Le texte qui suit a été distribué au voisinage dans la semaine même qui a suivi la perquisition d’un squat de Montreuil. Nous en publions ici une version légèrement modifiée. Au-delà de la simple information (qui donnerait tous les détails de la perquisition), il s’agit ici de partager la posture qui est la nôtre.
Tout le monde a pu le remarquer. Dans les médias, dans les rues, dans certaines postures, certaines paroles : une petite terreur s’installe. Terreur quotidienne : des sirènes qui ne cessent de passer et de s’éloigner, des contrôles d’identité pour un oui ou pour un non, des discours incessants qui nous disent que le danger peut sans arrêt surgir, à chaque coin de rue. On finirait presque par s’y habituer.

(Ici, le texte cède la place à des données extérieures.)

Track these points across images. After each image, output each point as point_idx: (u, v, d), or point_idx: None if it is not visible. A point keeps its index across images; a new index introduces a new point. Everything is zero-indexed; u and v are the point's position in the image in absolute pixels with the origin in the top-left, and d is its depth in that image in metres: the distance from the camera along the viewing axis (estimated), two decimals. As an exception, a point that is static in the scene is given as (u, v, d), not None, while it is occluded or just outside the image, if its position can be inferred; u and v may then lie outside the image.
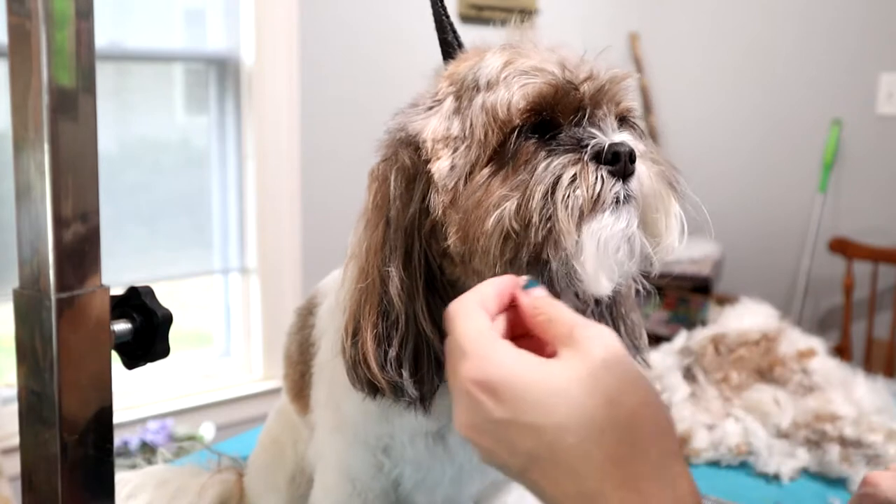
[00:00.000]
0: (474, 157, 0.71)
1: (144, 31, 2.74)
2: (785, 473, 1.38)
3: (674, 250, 0.72)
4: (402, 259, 0.75)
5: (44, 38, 0.53)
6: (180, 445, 2.33)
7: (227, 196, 2.90)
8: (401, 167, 0.76)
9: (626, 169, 0.69)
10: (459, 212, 0.71)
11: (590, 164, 0.69)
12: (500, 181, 0.70)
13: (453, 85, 0.76)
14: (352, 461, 0.92)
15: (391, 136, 0.78)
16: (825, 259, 3.31)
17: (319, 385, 0.94)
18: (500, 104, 0.70)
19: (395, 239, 0.75)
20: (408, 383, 0.74)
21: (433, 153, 0.73)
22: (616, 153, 0.69)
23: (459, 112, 0.74)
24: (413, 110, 0.78)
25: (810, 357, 1.63)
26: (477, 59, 0.75)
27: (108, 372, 0.59)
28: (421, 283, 0.75)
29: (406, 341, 0.75)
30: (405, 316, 0.74)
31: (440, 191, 0.72)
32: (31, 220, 0.55)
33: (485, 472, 0.93)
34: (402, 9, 3.04)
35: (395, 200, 0.76)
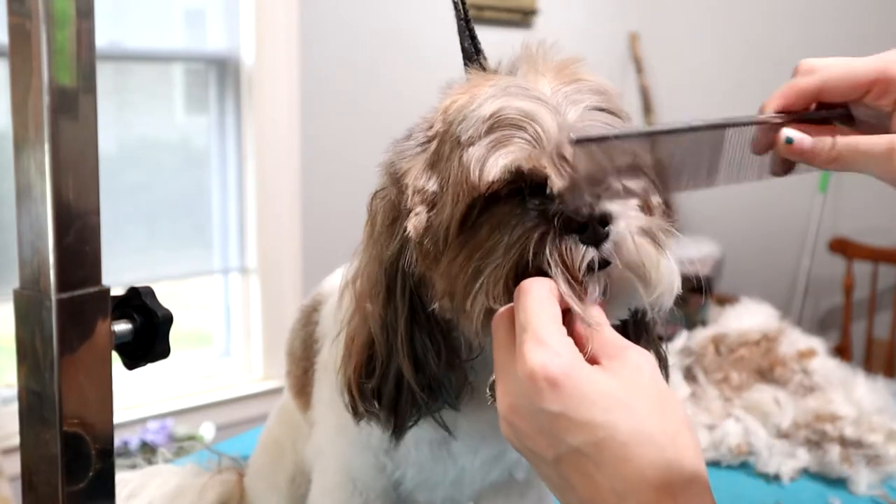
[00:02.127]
0: (447, 221, 0.68)
1: (144, 31, 2.74)
2: (785, 474, 1.38)
3: (670, 299, 0.70)
4: (383, 296, 0.74)
5: (44, 38, 0.53)
6: (180, 445, 2.33)
7: (227, 196, 2.90)
8: (387, 203, 0.74)
9: (598, 234, 0.65)
10: (440, 277, 0.70)
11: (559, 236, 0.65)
12: (473, 250, 0.68)
13: (444, 124, 0.71)
14: (354, 461, 0.92)
15: (385, 168, 0.76)
16: (825, 259, 3.31)
17: (322, 384, 0.94)
18: (474, 170, 0.66)
19: (378, 275, 0.75)
20: (383, 416, 0.77)
21: (412, 204, 0.71)
22: (582, 223, 0.64)
23: (439, 163, 0.70)
24: (406, 145, 0.74)
25: (810, 357, 1.63)
26: (472, 97, 0.70)
27: (108, 372, 0.59)
28: (402, 320, 0.74)
29: (387, 375, 0.75)
30: (385, 351, 0.75)
31: (416, 247, 0.71)
32: (32, 220, 0.55)
33: (486, 474, 0.93)
34: (402, 9, 3.04)
35: (378, 237, 0.75)
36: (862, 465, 1.37)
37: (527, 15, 3.34)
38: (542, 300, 0.61)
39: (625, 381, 0.57)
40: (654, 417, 0.56)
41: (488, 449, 0.88)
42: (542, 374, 0.56)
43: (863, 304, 3.18)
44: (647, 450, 0.55)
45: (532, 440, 0.59)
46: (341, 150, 2.93)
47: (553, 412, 0.56)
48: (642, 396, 0.57)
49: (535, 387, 0.57)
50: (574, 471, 0.56)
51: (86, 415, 0.58)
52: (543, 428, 0.57)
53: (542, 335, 0.58)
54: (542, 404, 0.57)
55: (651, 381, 0.58)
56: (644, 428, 0.55)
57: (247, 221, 2.91)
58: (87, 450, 0.58)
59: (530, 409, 0.58)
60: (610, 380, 0.57)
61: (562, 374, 0.56)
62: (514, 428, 0.60)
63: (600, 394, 0.56)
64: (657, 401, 0.57)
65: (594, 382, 0.57)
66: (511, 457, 0.92)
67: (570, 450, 0.56)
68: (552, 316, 0.60)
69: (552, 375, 0.56)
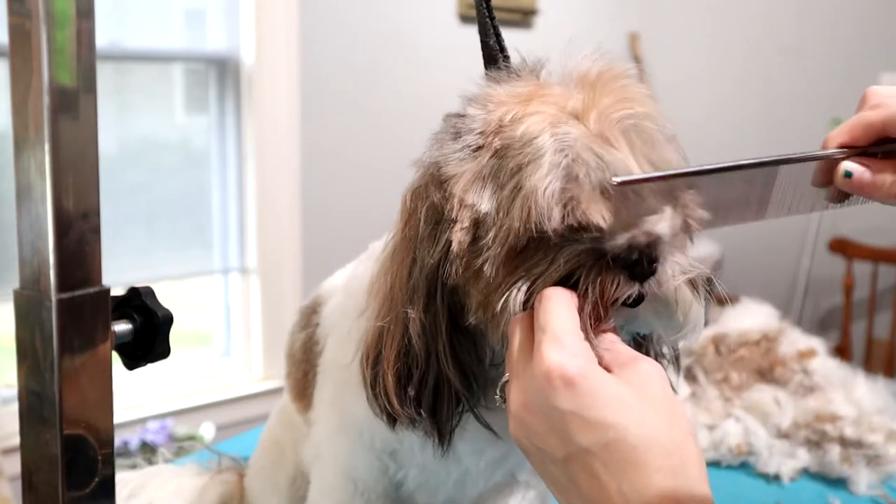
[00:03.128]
0: (501, 248, 0.67)
1: (144, 31, 2.74)
2: (785, 474, 1.38)
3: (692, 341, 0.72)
4: (424, 301, 0.73)
5: (44, 38, 0.52)
6: (180, 445, 2.33)
7: (227, 196, 2.90)
8: (430, 206, 0.72)
9: (646, 271, 0.65)
10: (478, 291, 0.69)
11: (609, 266, 0.65)
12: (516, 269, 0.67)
13: (501, 139, 0.68)
14: (356, 462, 0.92)
15: (426, 167, 0.73)
16: (825, 259, 3.31)
17: (324, 384, 0.94)
18: (539, 208, 0.64)
19: (418, 280, 0.73)
20: (426, 422, 0.76)
21: (459, 216, 0.69)
22: (636, 260, 0.64)
23: (495, 182, 0.68)
24: (452, 145, 0.71)
25: (810, 357, 1.63)
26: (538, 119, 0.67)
27: (108, 372, 0.59)
28: (444, 324, 0.73)
29: (426, 380, 0.74)
30: (425, 356, 0.74)
31: (458, 261, 0.70)
32: (32, 221, 0.55)
33: (490, 475, 0.93)
34: (402, 9, 3.04)
35: (421, 240, 0.73)
36: (862, 465, 1.37)
37: (527, 15, 3.34)
38: (562, 305, 0.62)
39: (636, 389, 0.59)
40: (663, 425, 0.58)
41: (493, 450, 0.88)
42: (559, 373, 0.58)
43: (863, 304, 3.18)
44: (655, 455, 0.56)
45: (542, 438, 0.60)
46: (341, 150, 2.93)
47: (566, 410, 0.58)
48: (652, 404, 0.58)
49: (550, 385, 0.58)
50: (581, 470, 0.58)
51: (86, 415, 0.58)
52: (555, 426, 0.59)
53: (560, 336, 0.60)
54: (555, 402, 0.58)
55: (661, 390, 0.60)
56: (653, 434, 0.57)
57: (247, 221, 2.91)
58: (87, 450, 0.58)
59: (543, 407, 0.59)
60: (622, 385, 0.59)
61: (577, 374, 0.58)
62: (525, 426, 0.61)
63: (613, 396, 0.58)
64: (666, 409, 0.59)
65: (607, 386, 0.58)
66: (516, 458, 0.92)
67: (580, 449, 0.57)
68: (571, 320, 0.62)
69: (568, 375, 0.58)
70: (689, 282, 0.69)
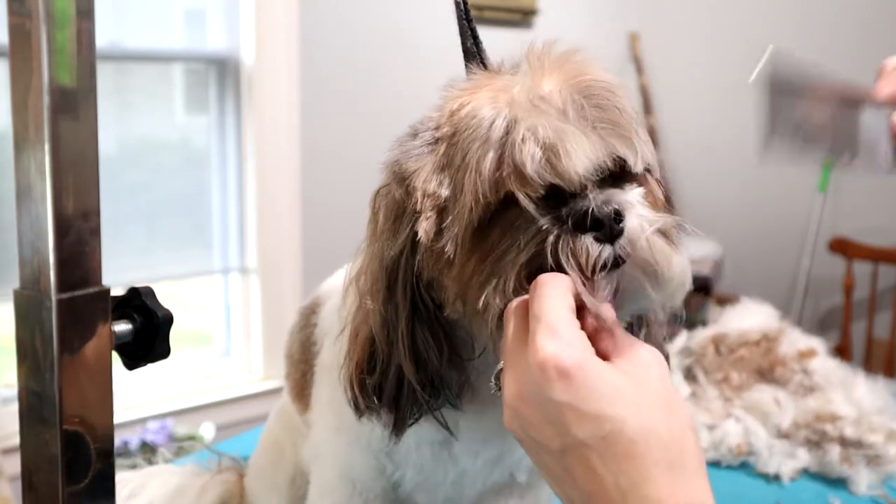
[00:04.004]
0: (462, 228, 0.68)
1: (144, 31, 2.74)
2: (785, 474, 1.38)
3: (682, 296, 0.70)
4: (383, 293, 0.74)
5: (44, 38, 0.53)
6: (180, 445, 2.33)
7: (227, 196, 2.90)
8: (390, 201, 0.74)
9: (613, 231, 0.64)
10: (452, 281, 0.69)
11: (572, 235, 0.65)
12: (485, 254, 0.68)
13: (452, 127, 0.70)
14: (353, 462, 0.92)
15: (389, 166, 0.75)
16: (825, 259, 3.31)
17: (322, 384, 0.94)
18: (489, 178, 0.66)
19: (378, 272, 0.75)
20: (383, 412, 0.77)
21: (422, 207, 0.70)
22: (597, 219, 0.64)
23: (451, 167, 0.69)
24: (411, 143, 0.73)
25: (810, 357, 1.63)
26: (481, 100, 0.69)
27: (108, 372, 0.59)
28: (403, 318, 0.74)
29: (387, 372, 0.75)
30: (386, 348, 0.75)
31: (427, 253, 0.70)
32: (32, 221, 0.55)
33: (487, 475, 0.93)
34: (402, 9, 3.04)
35: (380, 235, 0.75)
36: (862, 465, 1.37)
37: (527, 15, 3.34)
38: (557, 293, 0.61)
39: (634, 379, 0.58)
40: (662, 416, 0.57)
41: (489, 450, 0.88)
42: (554, 364, 0.57)
43: (863, 304, 3.18)
44: (652, 448, 0.56)
45: (538, 430, 0.59)
46: (341, 150, 2.93)
47: (562, 402, 0.57)
48: (650, 395, 0.58)
49: (545, 376, 0.57)
50: (578, 463, 0.57)
51: (86, 415, 0.58)
52: (551, 418, 0.58)
53: (555, 326, 0.59)
54: (551, 394, 0.57)
55: (659, 380, 0.59)
56: (651, 426, 0.56)
57: (247, 221, 2.91)
58: (87, 450, 0.58)
59: (539, 399, 0.58)
60: (620, 376, 0.58)
61: (573, 365, 0.57)
62: (520, 417, 0.60)
63: (609, 388, 0.57)
64: (664, 400, 0.58)
65: (604, 377, 0.57)
66: (512, 458, 0.92)
67: (576, 442, 0.57)
68: (567, 309, 0.61)
69: (563, 366, 0.57)
70: (660, 233, 0.67)
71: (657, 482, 0.55)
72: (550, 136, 0.65)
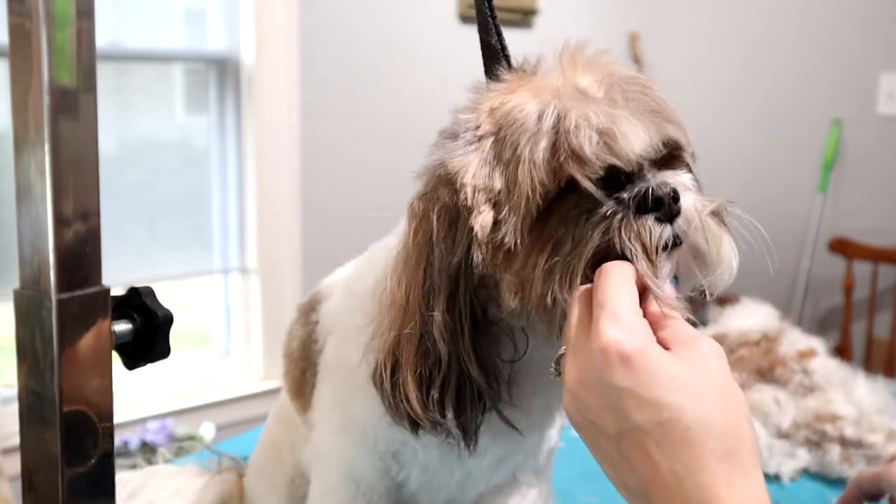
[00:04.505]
0: (519, 217, 0.68)
1: (144, 31, 2.74)
2: (785, 474, 1.38)
3: (729, 280, 0.72)
4: (445, 303, 0.73)
5: (44, 38, 0.52)
6: (180, 445, 2.33)
7: (227, 196, 2.90)
8: (442, 207, 0.72)
9: (672, 210, 0.66)
10: (512, 273, 0.69)
11: (635, 218, 0.66)
12: (545, 243, 0.68)
13: (495, 124, 0.71)
14: (358, 462, 0.92)
15: (431, 171, 0.74)
16: (825, 259, 3.31)
17: (325, 384, 0.94)
18: (545, 167, 0.67)
19: (438, 281, 0.73)
20: (451, 423, 0.75)
21: (474, 203, 0.70)
22: (658, 198, 0.66)
23: (501, 161, 0.69)
24: (452, 144, 0.72)
25: (810, 357, 1.63)
26: (523, 96, 0.70)
27: (108, 372, 0.59)
28: (467, 325, 0.73)
29: (448, 382, 0.74)
30: (448, 358, 0.74)
31: (483, 247, 0.70)
32: (32, 221, 0.55)
33: (492, 475, 0.93)
34: (402, 9, 3.04)
35: (437, 243, 0.73)
36: (862, 465, 1.36)
37: (527, 15, 3.34)
38: (622, 281, 0.62)
39: (694, 369, 0.59)
40: (719, 407, 0.58)
41: (497, 448, 0.88)
42: (616, 350, 0.58)
43: (863, 304, 3.18)
44: (709, 437, 0.56)
45: (596, 414, 0.60)
46: (341, 150, 2.93)
47: (622, 387, 0.58)
48: (710, 385, 0.58)
49: (606, 361, 0.58)
50: (635, 448, 0.58)
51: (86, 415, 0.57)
52: (610, 402, 0.58)
53: (618, 313, 0.60)
54: (612, 379, 0.58)
55: (719, 372, 0.60)
56: (709, 415, 0.57)
57: (247, 221, 2.91)
58: (87, 450, 0.58)
59: (599, 384, 0.59)
60: (680, 365, 0.58)
61: (635, 351, 0.58)
62: (580, 401, 0.61)
63: (670, 375, 0.58)
64: (723, 392, 0.59)
65: (665, 364, 0.58)
66: (516, 458, 0.92)
67: (634, 427, 0.57)
68: (630, 296, 0.62)
69: (625, 352, 0.58)
70: (712, 214, 0.70)
71: (713, 471, 0.56)
72: (603, 121, 0.66)
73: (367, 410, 0.85)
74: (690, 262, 0.69)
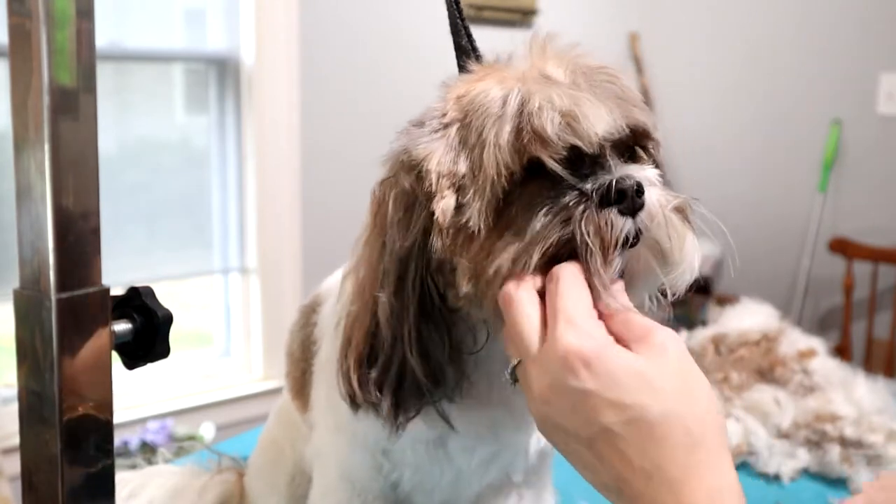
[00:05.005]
0: (484, 201, 0.68)
1: (144, 31, 2.74)
2: (785, 474, 1.38)
3: (690, 279, 0.71)
4: (394, 285, 0.73)
5: (44, 38, 0.52)
6: (180, 445, 2.33)
7: (227, 196, 2.90)
8: (400, 192, 0.73)
9: (635, 204, 0.66)
10: (468, 259, 0.69)
11: (596, 210, 0.66)
12: (505, 229, 0.68)
13: (461, 111, 0.71)
14: (353, 462, 0.92)
15: (394, 157, 0.75)
16: (825, 259, 3.31)
17: (320, 384, 0.94)
18: (509, 149, 0.67)
19: (388, 264, 0.74)
20: (383, 406, 0.75)
21: (437, 188, 0.70)
22: (621, 190, 0.66)
23: (466, 146, 0.70)
24: (418, 131, 0.73)
25: (810, 357, 1.63)
26: (489, 83, 0.71)
27: (108, 372, 0.59)
28: (412, 310, 0.73)
29: (390, 365, 0.74)
30: (391, 340, 0.74)
31: (444, 232, 0.70)
32: (32, 220, 0.55)
33: (483, 475, 0.93)
34: (402, 9, 3.04)
35: (391, 226, 0.74)
36: (862, 465, 1.37)
37: (526, 15, 3.34)
38: (574, 284, 0.63)
39: (654, 363, 0.59)
40: (682, 399, 0.59)
41: (484, 448, 0.88)
42: (576, 355, 0.59)
43: (863, 304, 3.18)
44: (675, 431, 0.58)
45: (565, 418, 0.61)
46: (341, 150, 2.93)
47: (586, 390, 0.59)
48: (671, 378, 0.59)
49: (568, 366, 0.59)
50: (607, 447, 0.59)
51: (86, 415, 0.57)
52: (577, 406, 0.59)
53: (574, 317, 0.61)
54: (575, 384, 0.59)
55: (677, 361, 0.60)
56: (673, 409, 0.58)
57: (247, 221, 2.91)
58: (86, 450, 0.58)
59: (565, 389, 0.60)
60: (640, 361, 0.59)
61: (593, 354, 0.59)
62: (548, 407, 0.61)
63: (631, 374, 0.59)
64: (684, 383, 0.60)
65: (623, 364, 0.59)
66: (507, 457, 0.92)
67: (602, 428, 0.59)
68: (584, 299, 0.63)
69: (585, 356, 0.59)
70: (676, 210, 0.69)
71: (680, 463, 0.57)
72: (567, 104, 0.66)
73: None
74: (651, 259, 0.69)
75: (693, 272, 0.71)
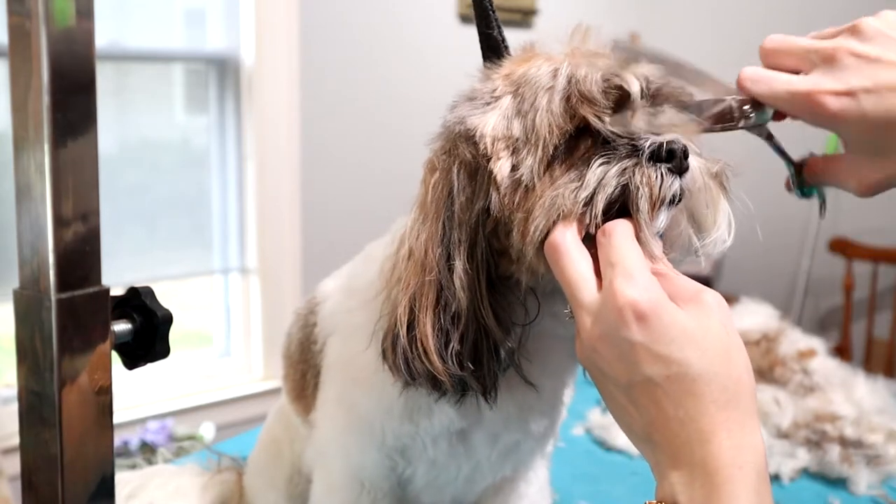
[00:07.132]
0: (536, 160, 0.72)
1: (144, 31, 2.74)
2: (785, 474, 1.38)
3: (722, 245, 0.75)
4: (466, 253, 0.74)
5: (44, 38, 0.52)
6: (180, 445, 2.34)
7: (227, 196, 2.90)
8: (463, 161, 0.75)
9: (682, 165, 0.70)
10: (523, 212, 0.72)
11: (648, 164, 0.69)
12: (556, 180, 0.71)
13: (511, 84, 0.76)
14: (364, 460, 0.92)
15: (449, 128, 0.77)
16: (825, 259, 3.31)
17: (329, 383, 0.94)
18: (560, 113, 0.72)
19: (459, 233, 0.75)
20: (470, 378, 0.75)
21: (493, 152, 0.73)
22: (671, 150, 0.70)
23: (519, 113, 0.74)
24: (470, 104, 0.77)
25: (810, 357, 1.63)
26: (537, 61, 0.76)
27: (108, 372, 0.59)
28: (483, 277, 0.75)
29: (467, 335, 0.74)
30: (467, 310, 0.74)
31: (501, 191, 0.72)
32: (32, 221, 0.55)
33: (500, 467, 0.93)
34: (402, 9, 3.04)
35: (458, 195, 0.75)
36: (862, 465, 1.37)
37: (527, 15, 3.34)
38: (628, 239, 0.66)
39: (700, 323, 0.63)
40: (722, 360, 0.62)
41: (509, 435, 0.88)
42: (632, 308, 0.62)
43: (863, 304, 3.18)
44: (712, 388, 0.61)
45: (609, 364, 0.64)
46: (341, 150, 2.93)
47: (636, 342, 0.62)
48: (714, 339, 0.63)
49: (622, 318, 0.62)
50: (643, 396, 0.63)
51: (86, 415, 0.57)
52: (623, 355, 0.63)
53: (631, 271, 0.64)
54: (626, 334, 0.62)
55: (720, 324, 0.64)
56: (712, 368, 0.62)
57: (247, 221, 2.91)
58: (86, 450, 0.58)
59: (615, 338, 0.63)
60: (689, 320, 0.63)
61: (649, 309, 0.62)
62: (594, 351, 0.65)
63: (679, 332, 0.62)
64: (726, 345, 0.63)
65: (676, 321, 0.62)
66: (527, 446, 0.92)
67: (644, 378, 0.62)
68: (639, 254, 0.66)
69: (641, 309, 0.62)
70: (714, 176, 0.74)
71: (713, 417, 0.61)
72: (611, 69, 0.73)
73: (375, 404, 0.85)
74: (686, 224, 0.73)
75: (725, 239, 0.75)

Ce mardi 24 avril [2007], à 7h du matin, il y a eu une perquisition dans notre maison occupée à Montreuil. Après avoir défoncé la porte, une trentaine de flics sont rentrés, avec leurs flingues et leurs chiens. Nous étions alors une quinzaine d’habitants présents, réveillés en sursaut par les coups de bélier sur la porte. Ils nous ont braqués, jetés à terre et menottés dans le dos avant de nous parquer sur le palier du 1er étage. Sans aucune explication autre que “Il ne s’agit pas d’une expulsion !”, ils se sont mis à retourner la maison, piétiner les matelas avec leurs chiens, vider les étagères. Ils ont finalement dit chercher des explosifs ; ils n’ont rien trouvé d’autre que des brochures, et puis un potager. Ils en ont tout de même profité pour prendre des identités, des informations, pour prendre aussi tout le monde en photo, pour voler des outils et des affaires personnelles. Petite histoire d’un flicage devenu trop ordinaire.
Certains penseront qu’on ne devrait pas s’en étonner. Qu’on n’habite pas dans un squat sans avoir nécessairement affaire aux flics, attirer la curiosité du pouvoir et les délires de fichage. Nous savons effectivement que toute volonté d’autonomie, d’organisation collective, de solidarité matérielle concrète, de résistance active est toujours menacée. Les émeutes de novembre 2005, qui furent l’occasion de multiples perquisitions au hasard, de l’installation de check-points, d’enfermements massifs.Tous les récents mouvements sociaux, où beaucoup se sont retrouvés avec des procès absurdes. Le sort des sans-papiers et des travailleurs immigrés, dont les solidarités de débrouille, dont les vies clandestines sont mises en danger perpétuellement. Nous connaissons enfin le sort de tous ces petits rapports, ces minuscules relations qui, dans les écoles, sur les lieux de travail, dans les rues, ont été brisés pour peu qu’ils portent en eux un soupçon de subversion.
La perquisition que nous avons subie vient nous rappeler la fragilité dans laquelle cette petite terreur a placé tout souci d’émancipation et de lutte. Et en même temps, il demeure la rage : le refus que tout passe et que ce monde dure, le refus que l’on nous prenne pour des animaux domestiqués dont il suffirait de gérer la “grogne”, le refus que l’on fasse de la politique une affaire d’expert, de technique, de police et de propagande. Le refus de la dépossession qui résigne, qui rend cynique et impuissant.
Si nous écrivons ce texte, ce n’est pas pour faire pleurer dans les chaumières, pour donner un argument de plus dans le constat désagréable qu’on peut dresser sur ce monde. Nous voulons seulement souligner que d’autres, aussi, éprouvent ce sentiment de fragilité et gardent tout de même la rage et l’espoir. Nous l’écrivons aussi pour remercier ceux qui déjà sont venus nous demander des nouvelles et nous proposer de l’aide.
Nous garderons cette maison, ce jardin, nos rêves et nos rages. Nous ne lâcherons pas cette mince idée : qu’en ces temps de terreur, les rencontres et l’organisation commune sont nos meilleures armes.